Mark Wahlberg is one of my favourite actors. I typically enjoy just about anything he is in. Well recently he got some advice from a guy he respects and calls him “a true artist”, M Night Shyamalan. But he calls that advice the worst he ever heard.
Because as Wahlberg related, when he saw his ucpoming weapons-toting hero Max Payne in the editing room, “I was like, ‘Yes! This is the sh-t I need to be doing! This is the stuff that makes people say, ‘You know what, you’re the man!’ This is it!’”
Which brings us to M. Night’s probably ill-fated recommendation. “[Night] gave me the worst advice he could have ever given me. He said, ‘After [‘The Happening’], you can never hold a gun again. You know that, right?’ I said, ‘Are you crazy?’ He said, ‘I’m serious, don’t ever hold a gun again.’ And I said, ‘I don’t know about that, man.’”
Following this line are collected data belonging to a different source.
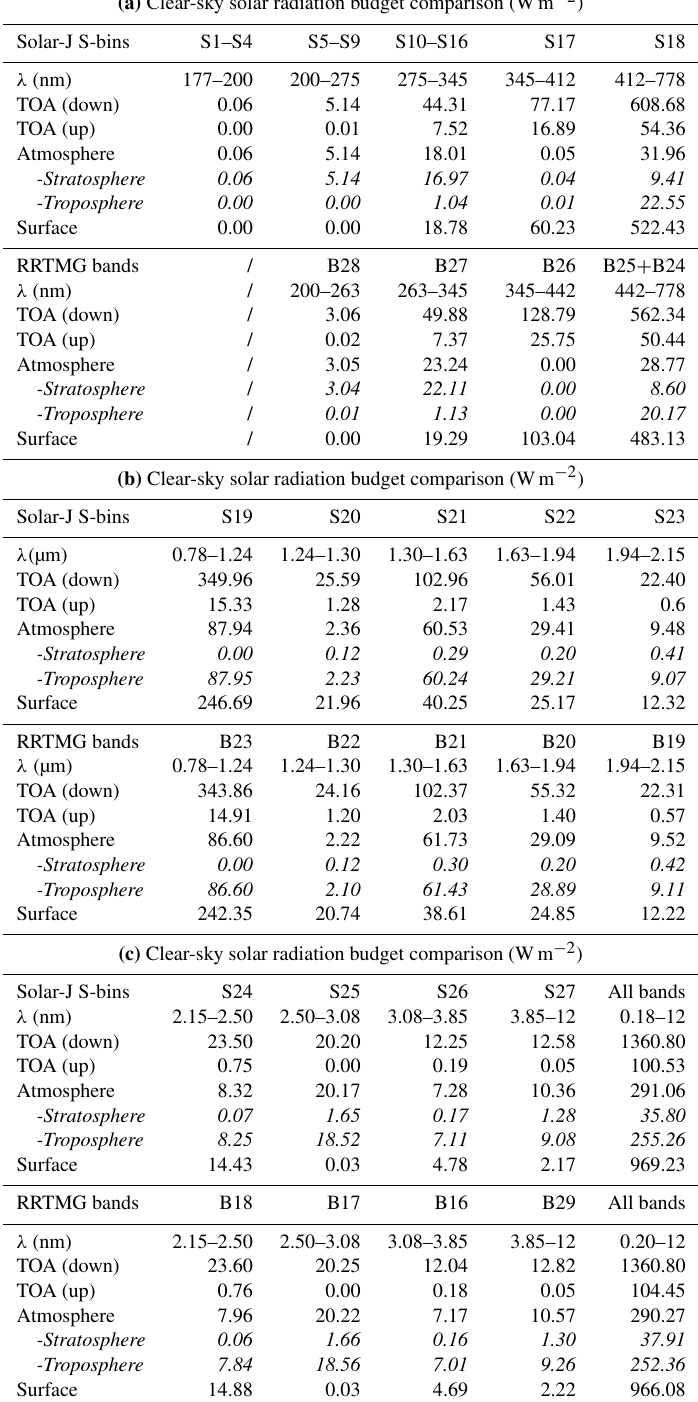
Table 4. Spectral shortwave radiation energy budget in Wm − 2 under clear aerosol-free July tropical conditions: Solar-J versus RRTMG. The solar constant is set at 1360.8Wm − 2 . For easy comparison, some Solar-J bins are combined to best match RRTMG’s band of similar range and vice versa. Note that the atmospheric absorption is further split into the stratospheric and tropospheric components (see numbers in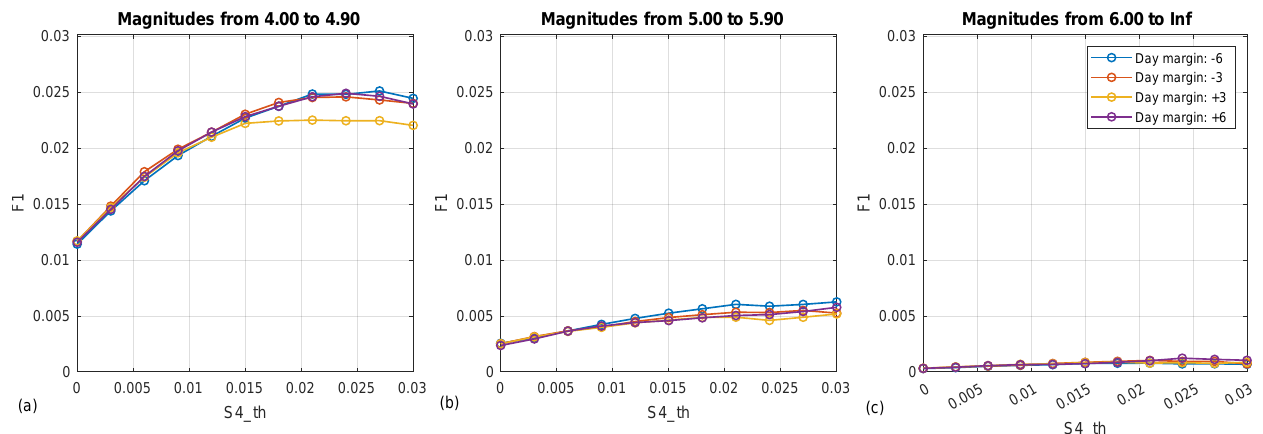
Figure 18. F 1 score values for two magnitude intervals using radius = 100 km with respect to the ∆ S 4 threshold: s 4_ th .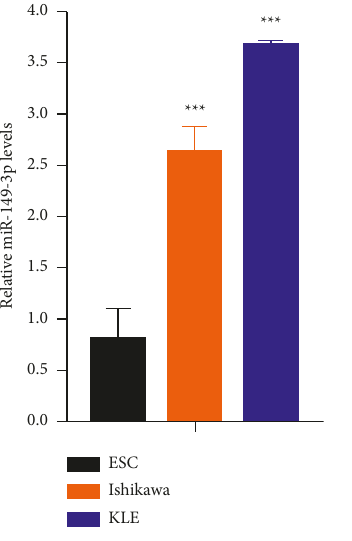
Figure 11: Expression of miR-149-3p in human endometriotic stromal cells (ESC), UCEC cell lines Ishikawa and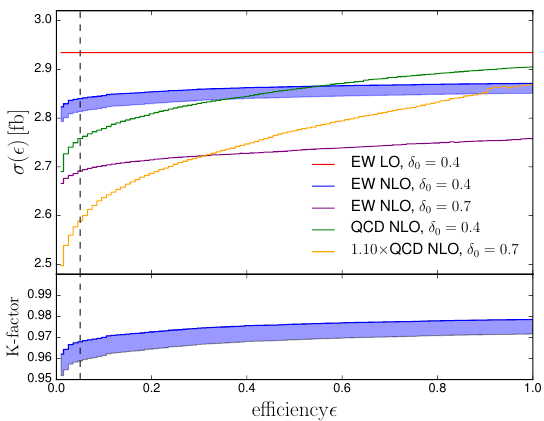
Figure 6 . Dependence of the total cross section on the photon isolation parameter (cid:15) for di(cid:11)erent sizes of the cone size (cid:14) 0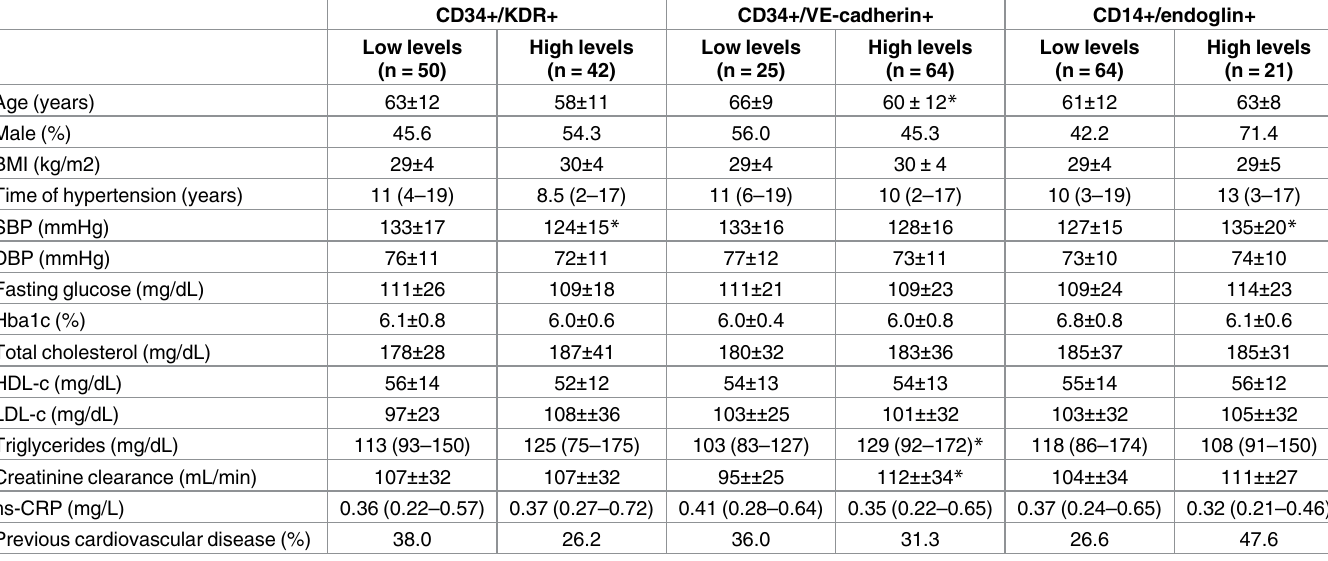
Table 2. Clinical-biochemical parameters of hypertensive patients regarding levels of CD34+/KDR+, CD34+/VE-cadherin+, CD14+/endoglin+cells. CD34+/KDR+ CD34+/VE-cadherin+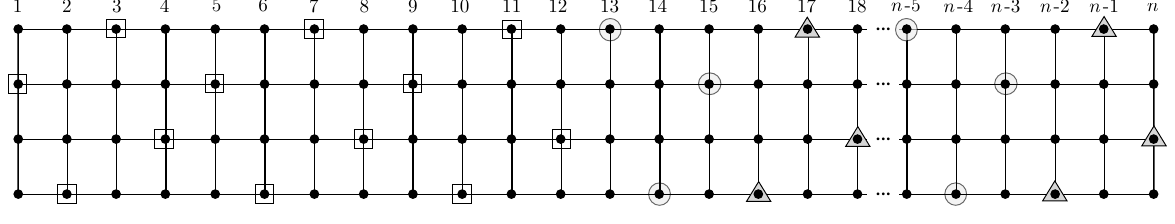
Figure 16: The dominating set D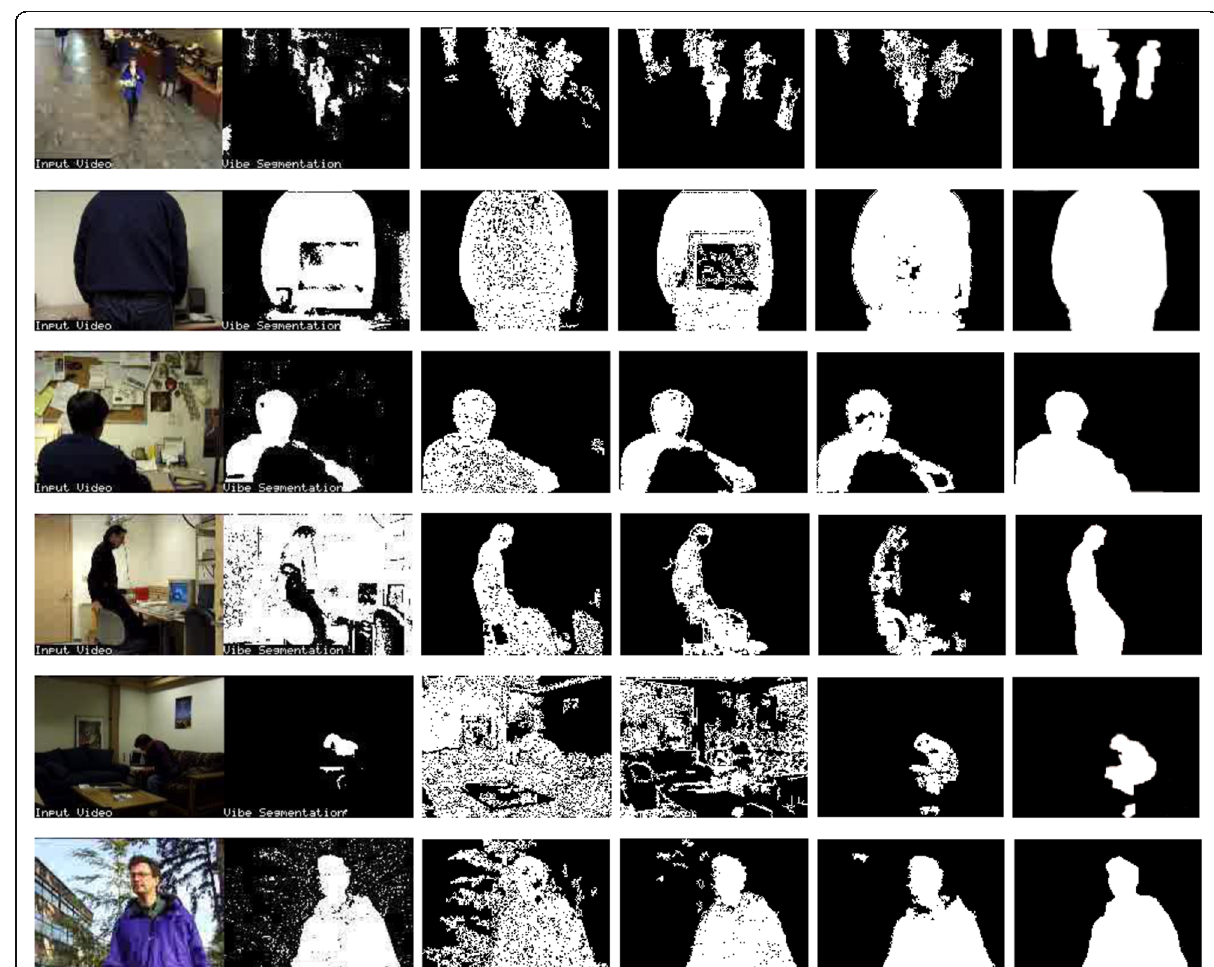
Fig. 10 Background subtraction results on the Wallflower dataset — original image frames (first column), results obtained by ViBe (second column), results obtained by SILTP (third column), results obtained by MC-SILTP (fourth column), results obtained by our method (fifth column), and ground truths (last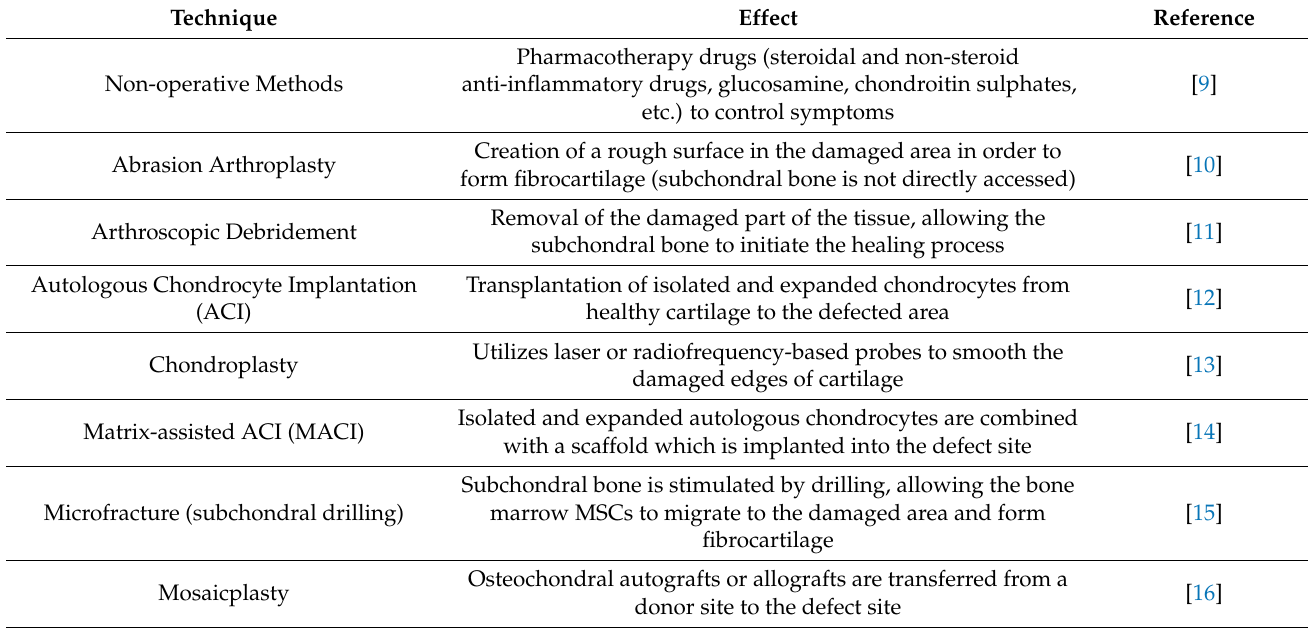
Table 1. Non-operative and operative treatment techniques for articular cartilage defects.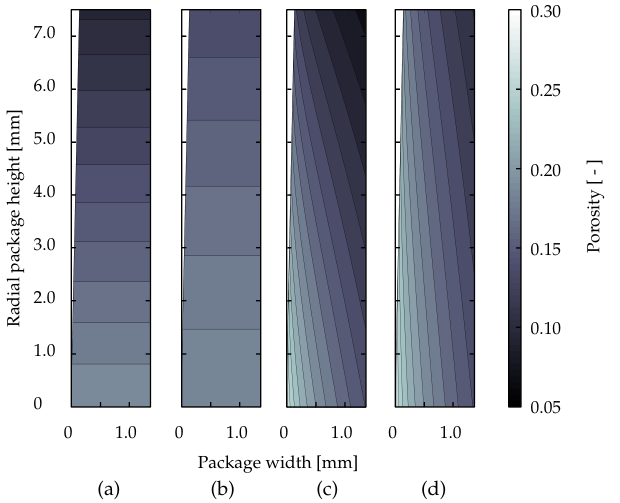
Figure 3. Distribution of porosity (cid:101) in the bristle package with consideration of: ( a ): width, ( b ): radius, ( c ): width + ax. compression, and ( d ): width + radius + ax.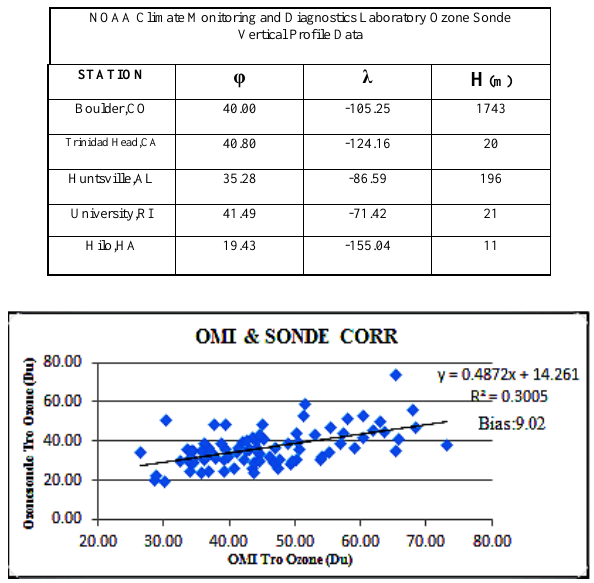
Figure 6- OMI tropospheric ozone and Ozonesonde correlation in urban areas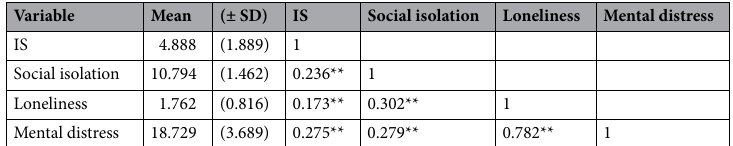
Variable Mean (± SD)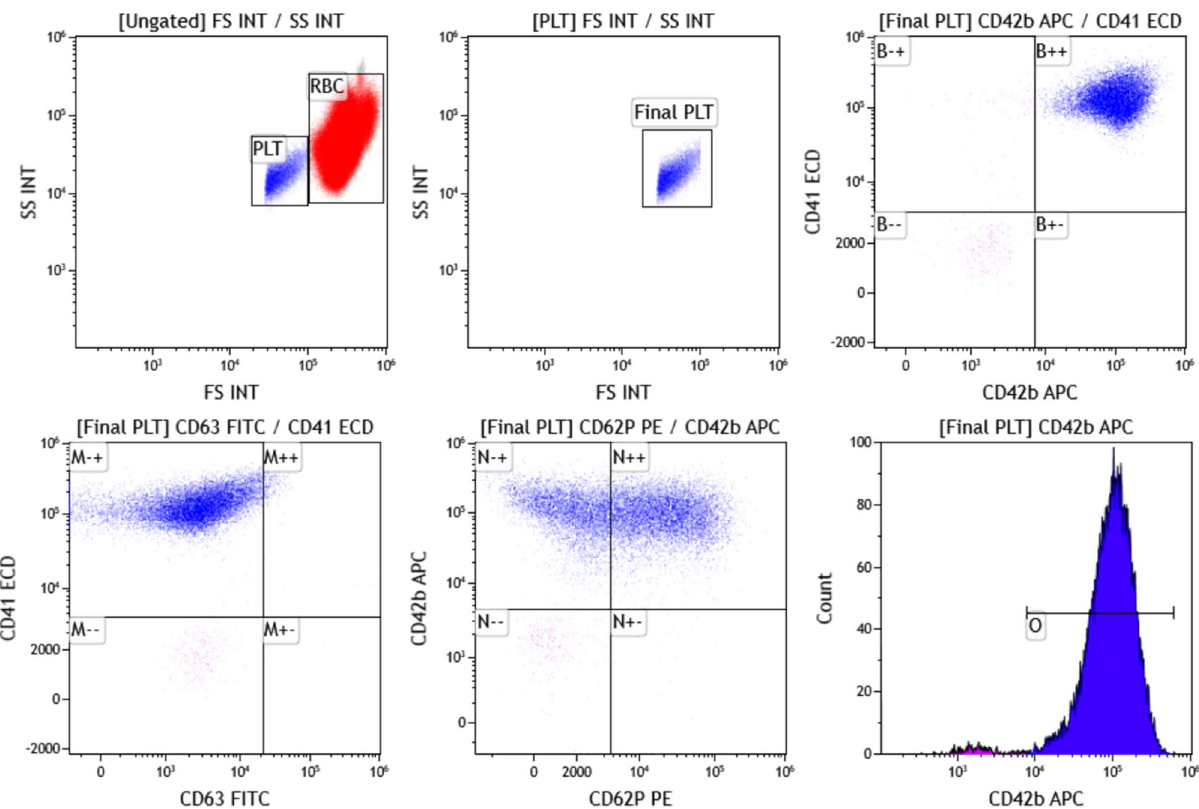
Figure 1. CD62P and CD63 expression on Platelets (PLT), samples were analyzed by flow cytometry, gating by forward/side scatter for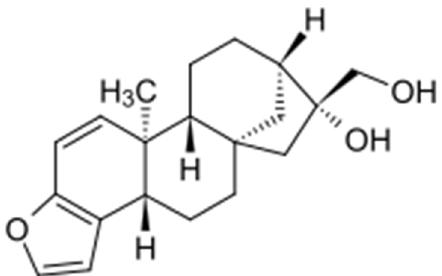
Figure 1. The structure of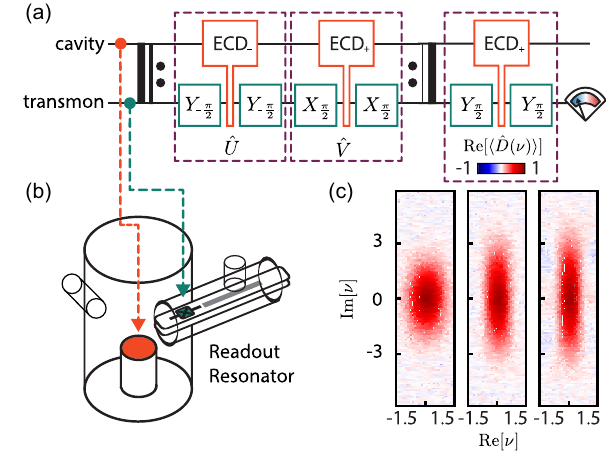
FIG. 2. Deterministic phase-space compression in cQED. (a) With vacuum as the initial state, the protocol generates ˆ V compressed vacuum states based on Ref. [72]. An additional operation followed by a single-shot readout is used to create the ˆ U ˆ V compressed cat states; see Appendix B. The and operations are each decomposed into two transmon rotations and one ECD gate. The resulting states are measured by their characteristic functions,whichareobtainedusingtheECDgate;seeAppendixC. (b) Color-coded schematic of the device showing the storage cavity, transmon, and readout mode. (c) Real part of the character- istic functions of compressed vacuum states generated by three ˆ U ˆ V repetitions of the operations with phase-space compression of − 3 , − 6 . 7 , and − 7 . 6 dB along Re ½ ν (cid:3) ,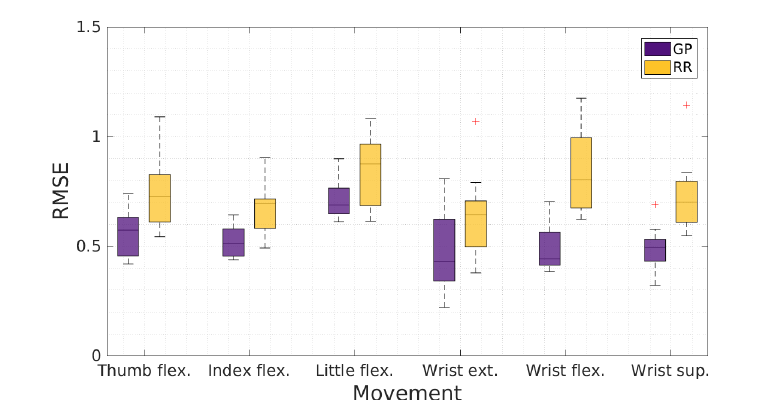
Figure 8. Comparison of the root-mean-square error (RMSE) between Gaussian process regression (GPR) and ridge regression (RR) for the different movements executed by the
I don’t know. That’s like telling Van Damme to never do the splits again. Or telling Swayze, you got cancer, you should quit.
Just because he did it in a film that flopped doesn’t mean he should avoid those roles altogether. And it seems a little specific. Its not like he advised him never to do action again. It was just about guns.
If Max Payne flops (its potential success is hotly debated) then the ShamHammer might bark back a “toldya so” but I still don’t think it would hold much weight.
Imagine how many movies Walberg held a gun? Id wager its at least a third of his movies. Just sounds right. So one movie with a gun in hand that flops and his advice is to never go there again?
I haven’t seen the Happening, so I don’t know if there is some deeper meaning to his character and the gun, but this just sounds so random that it doesn’t make sense.